5. Essentials – 100RMB/month
Essentials can range from anything from toiletries, deodorant, first aid kit, etc. You won’t need to spend too much here, especially if you purchase these items from Chinese supermarkets or bring a supply from home. Some shops to pick up any essentials include Watsons or Miniso.
6. Travel Plans/Shopping – 1000RMB/month
If you’re wanting to travel around China on a budget, then it’s best to get off the tourist route and take trains rather than planes.
Train tickets can be up to 75% cheaper than an airplane to the same destination! And, if you travel on an overnight train you save the cost of booking a hotel. Similar to airline tickets, you can book China train tickets online as well. To purchase flight/train tickets, make hotel bookings or even rent a car, check out ctrip.
We know you will be busy during the week interning, teaching, au pairing or studying, but don’t worry – there are many weekend trips out there.
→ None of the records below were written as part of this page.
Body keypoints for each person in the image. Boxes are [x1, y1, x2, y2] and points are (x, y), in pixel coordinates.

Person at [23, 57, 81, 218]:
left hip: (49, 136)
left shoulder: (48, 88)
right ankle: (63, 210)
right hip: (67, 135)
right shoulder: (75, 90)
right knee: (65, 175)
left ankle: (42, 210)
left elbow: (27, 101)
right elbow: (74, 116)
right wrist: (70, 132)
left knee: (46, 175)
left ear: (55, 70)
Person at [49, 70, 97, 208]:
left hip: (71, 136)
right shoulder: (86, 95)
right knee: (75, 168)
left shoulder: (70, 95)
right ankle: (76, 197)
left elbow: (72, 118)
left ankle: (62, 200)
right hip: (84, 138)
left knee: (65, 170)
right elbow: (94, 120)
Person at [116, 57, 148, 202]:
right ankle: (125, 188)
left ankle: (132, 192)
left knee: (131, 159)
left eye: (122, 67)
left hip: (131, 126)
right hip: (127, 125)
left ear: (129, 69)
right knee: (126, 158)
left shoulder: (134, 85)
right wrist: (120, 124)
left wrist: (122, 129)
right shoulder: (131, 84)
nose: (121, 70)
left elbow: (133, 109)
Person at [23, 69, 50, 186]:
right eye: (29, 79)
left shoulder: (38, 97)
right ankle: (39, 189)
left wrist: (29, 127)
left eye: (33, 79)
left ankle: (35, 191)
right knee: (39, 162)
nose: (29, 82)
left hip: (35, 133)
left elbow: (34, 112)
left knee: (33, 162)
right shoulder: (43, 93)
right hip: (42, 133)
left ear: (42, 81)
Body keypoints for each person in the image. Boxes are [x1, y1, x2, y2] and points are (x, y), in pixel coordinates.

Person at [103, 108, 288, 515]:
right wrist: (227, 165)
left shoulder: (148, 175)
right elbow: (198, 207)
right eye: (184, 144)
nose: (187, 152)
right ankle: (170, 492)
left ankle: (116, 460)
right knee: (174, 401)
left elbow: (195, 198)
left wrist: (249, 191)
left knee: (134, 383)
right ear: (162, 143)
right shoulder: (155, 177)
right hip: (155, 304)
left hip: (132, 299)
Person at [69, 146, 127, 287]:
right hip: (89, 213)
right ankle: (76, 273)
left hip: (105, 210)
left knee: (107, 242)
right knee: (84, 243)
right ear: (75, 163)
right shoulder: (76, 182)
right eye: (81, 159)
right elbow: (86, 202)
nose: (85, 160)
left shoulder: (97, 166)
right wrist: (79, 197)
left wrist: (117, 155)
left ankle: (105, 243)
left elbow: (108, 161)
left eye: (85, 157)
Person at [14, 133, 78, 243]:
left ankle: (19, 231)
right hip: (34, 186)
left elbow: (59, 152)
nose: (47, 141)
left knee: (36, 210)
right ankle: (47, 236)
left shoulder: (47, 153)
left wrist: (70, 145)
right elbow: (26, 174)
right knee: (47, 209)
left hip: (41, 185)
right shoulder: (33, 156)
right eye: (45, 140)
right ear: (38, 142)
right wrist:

If you want more time to explore China or Asia in general, keep in mind you can always travel after your program ends.
As for shopping, how much you spend on shopping obviously depends on you. Keep in mind Western fashion brands such as ZARA, Sephora and H&M cost similar to the prices back at home.
So even though it is relatively cheap to survive in China, we can’t stress enough that it does depend on your personal spending habits and how well you budget during your trip. A corporate internship will be an experience of a lifetime, as long as you have careful planning and make all the necessary preparations.